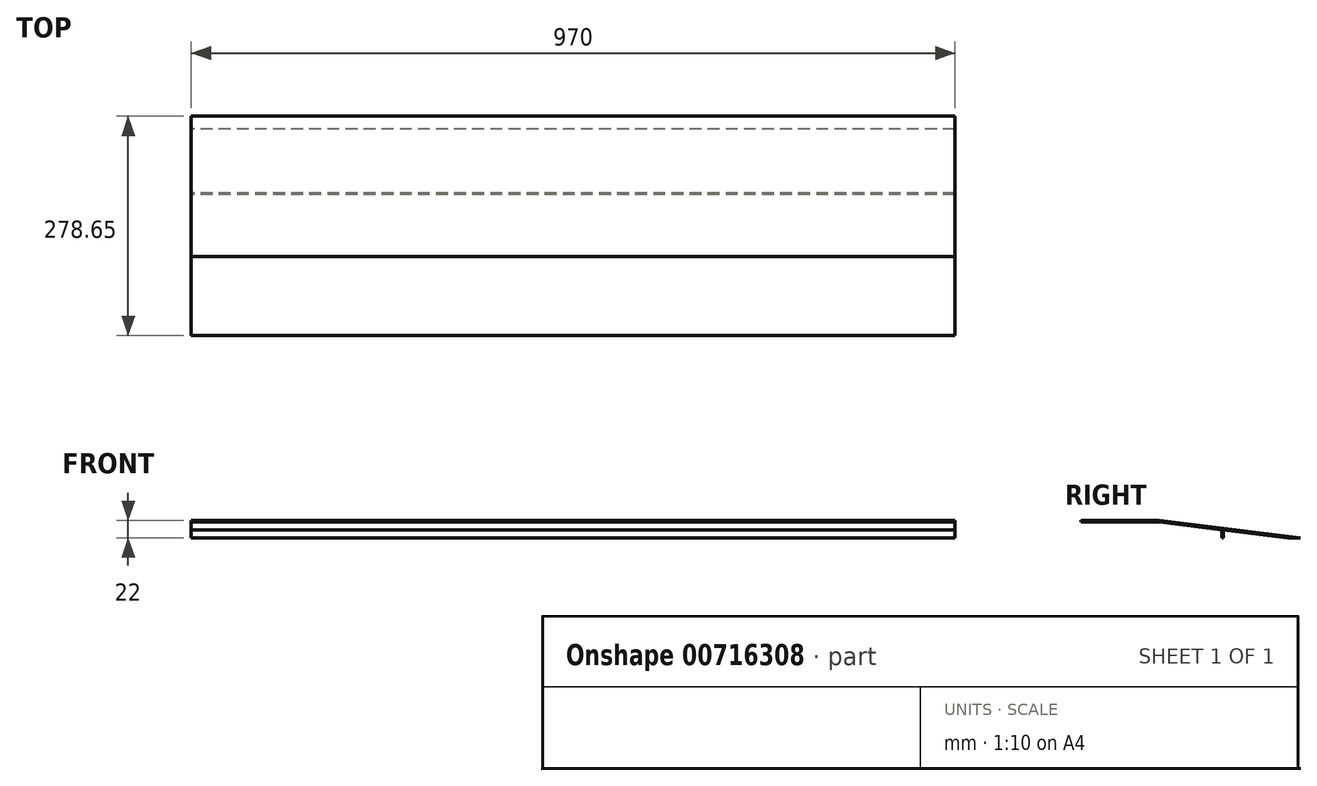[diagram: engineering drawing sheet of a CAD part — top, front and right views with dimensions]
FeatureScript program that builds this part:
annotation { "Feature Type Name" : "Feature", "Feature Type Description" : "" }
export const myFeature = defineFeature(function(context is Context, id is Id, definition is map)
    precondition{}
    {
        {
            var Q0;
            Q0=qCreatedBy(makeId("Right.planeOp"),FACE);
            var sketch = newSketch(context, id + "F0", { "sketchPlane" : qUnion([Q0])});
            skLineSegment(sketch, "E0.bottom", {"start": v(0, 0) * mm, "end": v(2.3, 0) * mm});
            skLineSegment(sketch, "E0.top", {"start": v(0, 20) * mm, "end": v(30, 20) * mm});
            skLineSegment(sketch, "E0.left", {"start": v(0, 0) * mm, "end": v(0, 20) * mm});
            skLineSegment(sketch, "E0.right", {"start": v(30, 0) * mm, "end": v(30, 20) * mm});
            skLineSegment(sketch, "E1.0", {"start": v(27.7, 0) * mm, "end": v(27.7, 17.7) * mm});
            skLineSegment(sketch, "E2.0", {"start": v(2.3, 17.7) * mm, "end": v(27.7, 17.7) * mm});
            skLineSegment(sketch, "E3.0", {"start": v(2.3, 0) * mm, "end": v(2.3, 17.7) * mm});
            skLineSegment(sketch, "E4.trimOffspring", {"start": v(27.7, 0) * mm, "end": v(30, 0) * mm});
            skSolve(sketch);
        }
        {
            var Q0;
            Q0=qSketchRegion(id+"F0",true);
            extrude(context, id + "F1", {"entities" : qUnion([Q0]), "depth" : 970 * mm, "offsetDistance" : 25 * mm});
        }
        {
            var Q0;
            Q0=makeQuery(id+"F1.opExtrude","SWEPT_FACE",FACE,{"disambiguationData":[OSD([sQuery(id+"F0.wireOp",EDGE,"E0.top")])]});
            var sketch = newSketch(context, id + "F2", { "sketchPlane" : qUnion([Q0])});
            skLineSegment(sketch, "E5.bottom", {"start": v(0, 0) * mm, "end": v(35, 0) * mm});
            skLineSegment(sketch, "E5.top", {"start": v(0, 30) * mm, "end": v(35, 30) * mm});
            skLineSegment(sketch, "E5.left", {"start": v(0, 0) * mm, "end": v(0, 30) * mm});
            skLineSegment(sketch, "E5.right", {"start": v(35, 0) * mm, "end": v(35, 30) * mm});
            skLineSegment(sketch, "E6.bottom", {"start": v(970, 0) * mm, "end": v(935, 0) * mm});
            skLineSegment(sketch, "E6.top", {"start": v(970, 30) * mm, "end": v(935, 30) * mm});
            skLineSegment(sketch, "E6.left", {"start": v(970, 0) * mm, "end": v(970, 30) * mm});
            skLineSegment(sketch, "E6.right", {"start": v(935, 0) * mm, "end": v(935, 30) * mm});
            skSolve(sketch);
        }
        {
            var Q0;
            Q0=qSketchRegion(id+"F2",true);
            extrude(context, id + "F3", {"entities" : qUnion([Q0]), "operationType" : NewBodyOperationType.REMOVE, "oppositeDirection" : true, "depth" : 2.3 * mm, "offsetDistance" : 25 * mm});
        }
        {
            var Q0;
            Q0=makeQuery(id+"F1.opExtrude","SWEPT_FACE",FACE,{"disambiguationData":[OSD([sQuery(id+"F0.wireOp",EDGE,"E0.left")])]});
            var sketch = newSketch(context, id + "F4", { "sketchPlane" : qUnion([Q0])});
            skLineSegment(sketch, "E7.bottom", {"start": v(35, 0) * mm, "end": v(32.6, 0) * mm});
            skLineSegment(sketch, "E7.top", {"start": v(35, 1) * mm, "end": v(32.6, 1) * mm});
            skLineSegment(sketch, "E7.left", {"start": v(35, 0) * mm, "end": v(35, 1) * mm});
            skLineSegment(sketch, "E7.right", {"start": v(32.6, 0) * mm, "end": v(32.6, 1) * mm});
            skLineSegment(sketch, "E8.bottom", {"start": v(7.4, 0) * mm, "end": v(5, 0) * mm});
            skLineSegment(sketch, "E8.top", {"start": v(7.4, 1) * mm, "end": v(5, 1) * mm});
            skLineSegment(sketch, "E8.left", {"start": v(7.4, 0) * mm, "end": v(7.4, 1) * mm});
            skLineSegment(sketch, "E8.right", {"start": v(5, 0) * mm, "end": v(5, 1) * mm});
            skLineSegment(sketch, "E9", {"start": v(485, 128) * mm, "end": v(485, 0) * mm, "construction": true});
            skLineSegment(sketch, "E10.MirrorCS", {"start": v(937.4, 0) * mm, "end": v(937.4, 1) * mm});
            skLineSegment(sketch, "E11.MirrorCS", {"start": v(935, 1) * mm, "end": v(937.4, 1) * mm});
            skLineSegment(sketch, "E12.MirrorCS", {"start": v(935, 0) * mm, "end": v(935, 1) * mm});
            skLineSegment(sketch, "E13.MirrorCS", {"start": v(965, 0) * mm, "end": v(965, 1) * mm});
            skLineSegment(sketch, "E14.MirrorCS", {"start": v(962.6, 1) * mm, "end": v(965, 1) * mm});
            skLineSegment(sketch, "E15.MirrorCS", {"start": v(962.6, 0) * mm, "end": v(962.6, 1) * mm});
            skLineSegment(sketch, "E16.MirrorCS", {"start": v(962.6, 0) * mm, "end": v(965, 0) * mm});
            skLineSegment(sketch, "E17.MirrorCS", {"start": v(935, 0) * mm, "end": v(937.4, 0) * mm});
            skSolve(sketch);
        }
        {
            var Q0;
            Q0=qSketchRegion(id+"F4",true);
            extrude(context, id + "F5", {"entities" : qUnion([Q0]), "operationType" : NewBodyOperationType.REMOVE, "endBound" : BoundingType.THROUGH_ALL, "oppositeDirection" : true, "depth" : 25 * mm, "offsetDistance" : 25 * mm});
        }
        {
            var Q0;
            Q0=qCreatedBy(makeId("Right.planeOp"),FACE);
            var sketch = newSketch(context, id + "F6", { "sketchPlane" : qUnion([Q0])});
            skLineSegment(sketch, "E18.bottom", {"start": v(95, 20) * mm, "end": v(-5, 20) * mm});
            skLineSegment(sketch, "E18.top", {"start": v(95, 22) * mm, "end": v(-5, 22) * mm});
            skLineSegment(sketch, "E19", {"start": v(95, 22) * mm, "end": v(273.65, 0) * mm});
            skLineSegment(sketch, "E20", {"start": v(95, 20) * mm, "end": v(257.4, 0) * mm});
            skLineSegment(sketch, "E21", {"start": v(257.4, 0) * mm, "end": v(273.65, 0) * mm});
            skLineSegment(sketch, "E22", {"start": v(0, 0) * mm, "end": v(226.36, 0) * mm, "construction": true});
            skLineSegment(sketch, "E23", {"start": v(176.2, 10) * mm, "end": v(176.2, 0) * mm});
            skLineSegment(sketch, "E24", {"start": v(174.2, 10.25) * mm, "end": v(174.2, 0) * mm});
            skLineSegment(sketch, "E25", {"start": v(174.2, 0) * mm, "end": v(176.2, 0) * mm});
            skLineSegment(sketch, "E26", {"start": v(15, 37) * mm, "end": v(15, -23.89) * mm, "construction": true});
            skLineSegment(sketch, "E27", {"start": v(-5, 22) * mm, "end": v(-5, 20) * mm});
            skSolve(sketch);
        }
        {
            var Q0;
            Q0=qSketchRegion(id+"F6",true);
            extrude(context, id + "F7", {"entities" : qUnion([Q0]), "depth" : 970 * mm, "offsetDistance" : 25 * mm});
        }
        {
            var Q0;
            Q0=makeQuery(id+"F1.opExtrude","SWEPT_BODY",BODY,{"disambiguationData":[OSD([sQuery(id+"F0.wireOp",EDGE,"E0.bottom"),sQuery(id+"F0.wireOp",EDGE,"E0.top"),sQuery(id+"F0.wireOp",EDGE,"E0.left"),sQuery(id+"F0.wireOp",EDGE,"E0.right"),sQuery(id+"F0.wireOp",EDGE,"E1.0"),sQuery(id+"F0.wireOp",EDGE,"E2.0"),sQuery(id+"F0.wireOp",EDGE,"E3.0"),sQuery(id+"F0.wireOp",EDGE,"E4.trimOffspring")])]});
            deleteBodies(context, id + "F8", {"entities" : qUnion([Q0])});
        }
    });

● ● ● ●

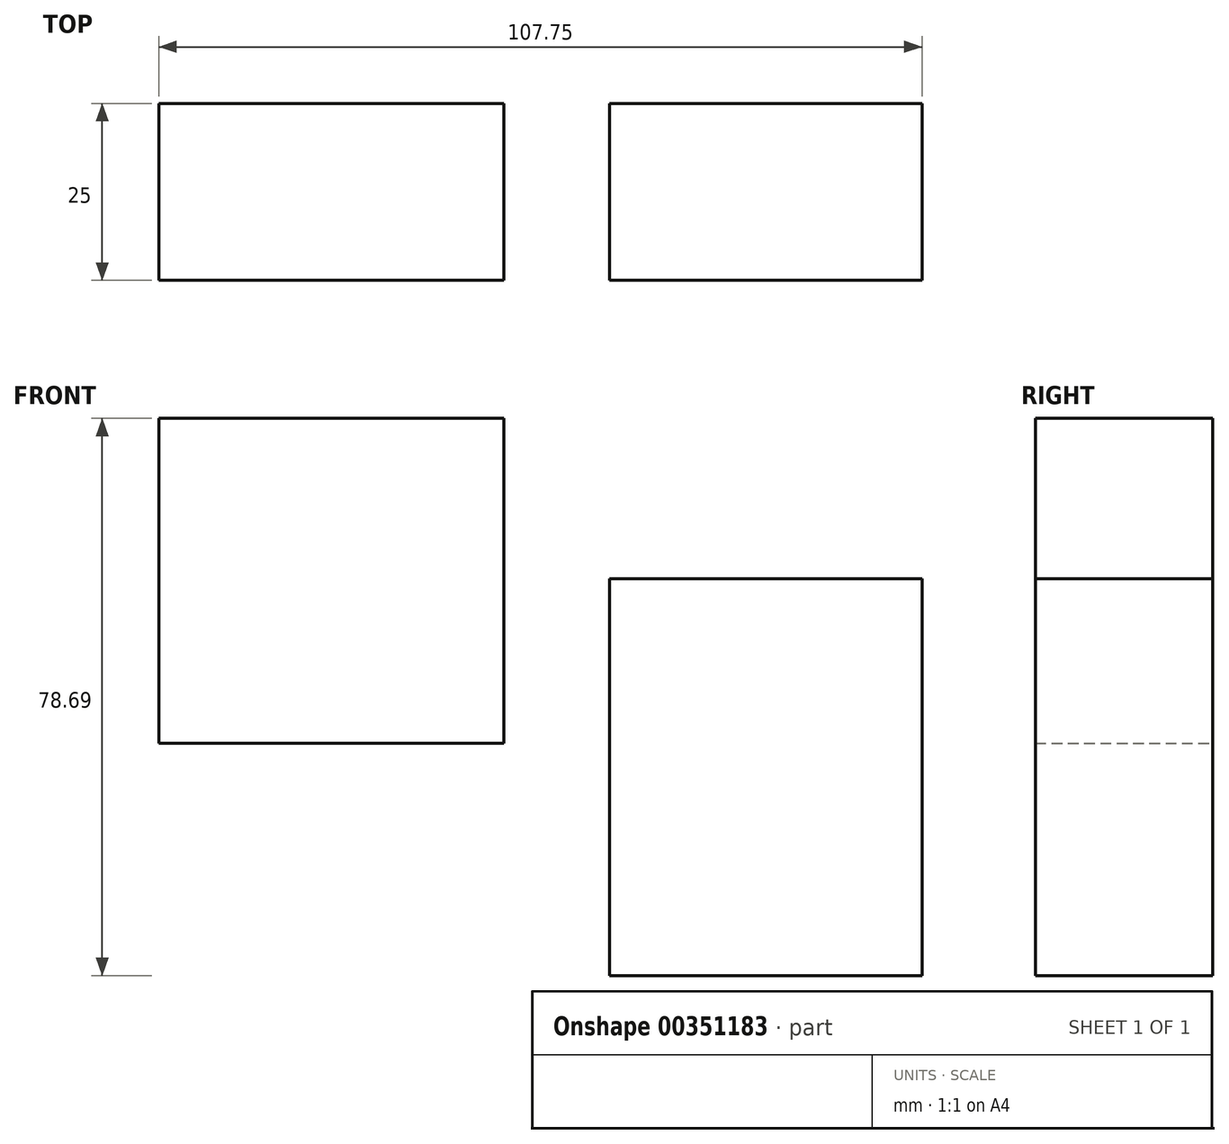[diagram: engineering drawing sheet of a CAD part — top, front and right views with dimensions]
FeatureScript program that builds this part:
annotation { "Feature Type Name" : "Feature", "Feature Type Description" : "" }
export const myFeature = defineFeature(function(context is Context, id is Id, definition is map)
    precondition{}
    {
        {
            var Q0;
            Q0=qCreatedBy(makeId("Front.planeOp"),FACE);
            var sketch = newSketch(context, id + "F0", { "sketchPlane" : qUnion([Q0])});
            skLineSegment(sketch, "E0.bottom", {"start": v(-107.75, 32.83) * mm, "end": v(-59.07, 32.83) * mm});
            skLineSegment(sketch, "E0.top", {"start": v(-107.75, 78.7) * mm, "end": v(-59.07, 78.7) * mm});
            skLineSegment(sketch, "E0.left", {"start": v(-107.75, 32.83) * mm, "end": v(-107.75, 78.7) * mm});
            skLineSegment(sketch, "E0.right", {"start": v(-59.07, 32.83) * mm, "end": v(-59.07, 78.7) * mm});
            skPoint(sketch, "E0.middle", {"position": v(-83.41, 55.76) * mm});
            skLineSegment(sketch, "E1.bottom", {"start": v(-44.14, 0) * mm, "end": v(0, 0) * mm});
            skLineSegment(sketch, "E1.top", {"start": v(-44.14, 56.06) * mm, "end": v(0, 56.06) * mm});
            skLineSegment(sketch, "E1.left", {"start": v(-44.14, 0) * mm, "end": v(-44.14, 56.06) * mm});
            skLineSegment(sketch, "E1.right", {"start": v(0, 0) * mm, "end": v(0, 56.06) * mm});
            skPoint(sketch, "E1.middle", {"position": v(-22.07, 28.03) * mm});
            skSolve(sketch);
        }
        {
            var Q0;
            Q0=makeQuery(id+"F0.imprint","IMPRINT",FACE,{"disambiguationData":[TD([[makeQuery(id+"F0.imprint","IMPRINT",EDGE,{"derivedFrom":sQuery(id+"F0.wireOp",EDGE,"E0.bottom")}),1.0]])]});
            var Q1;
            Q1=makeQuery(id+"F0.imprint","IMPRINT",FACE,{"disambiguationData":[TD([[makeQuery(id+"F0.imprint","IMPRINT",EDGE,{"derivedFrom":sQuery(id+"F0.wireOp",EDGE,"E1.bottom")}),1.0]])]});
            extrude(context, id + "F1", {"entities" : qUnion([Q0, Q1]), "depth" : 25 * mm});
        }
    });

● ● ● ●

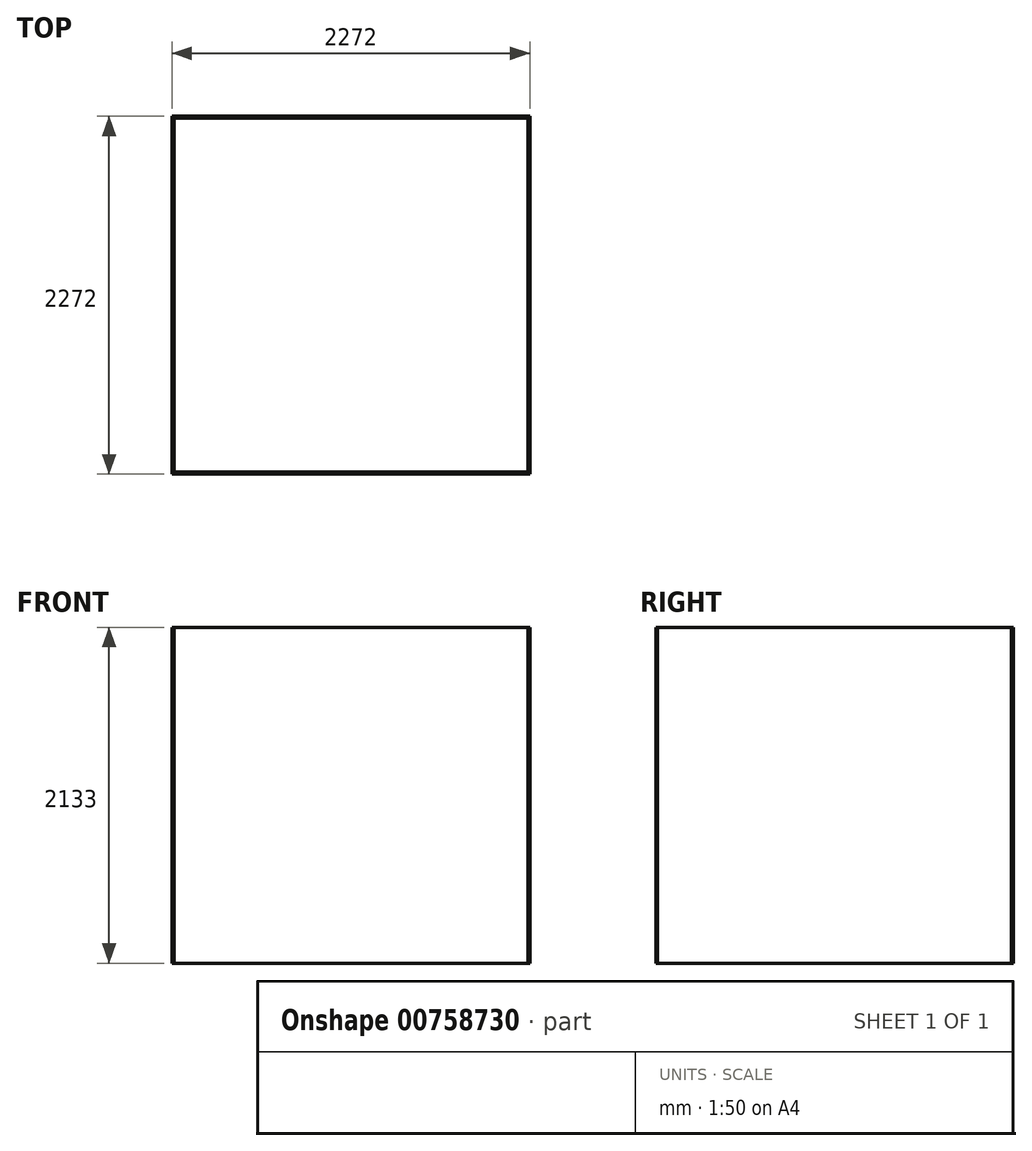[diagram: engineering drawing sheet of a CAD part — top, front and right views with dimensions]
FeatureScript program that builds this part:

● ● ● ●

**STATED EXERCISE:**
Pick out each line in the records that contains the string "operationType", and copy those lines.

**RESULT OF THE EXERCISE:**
            extrude(context, id + "F3", {"entities" : qUnion([Q0]), "operationType" : NewBodyOperationType.REMOVE, "oppositeDirection" : true, "depth" : 2.3 * mm, "offsetDistance" : 25 * mm});
            extrude(context, id + "F5", {"entities" : qUnion([Q0]), "operationType" : NewBodyOperationType.REMOVE, "endBound" : BoundingType.THROUGH_ALL, "oppositeDirection" : true, "depth" : 25 * mm, "offsetDistance" : 25 * mm});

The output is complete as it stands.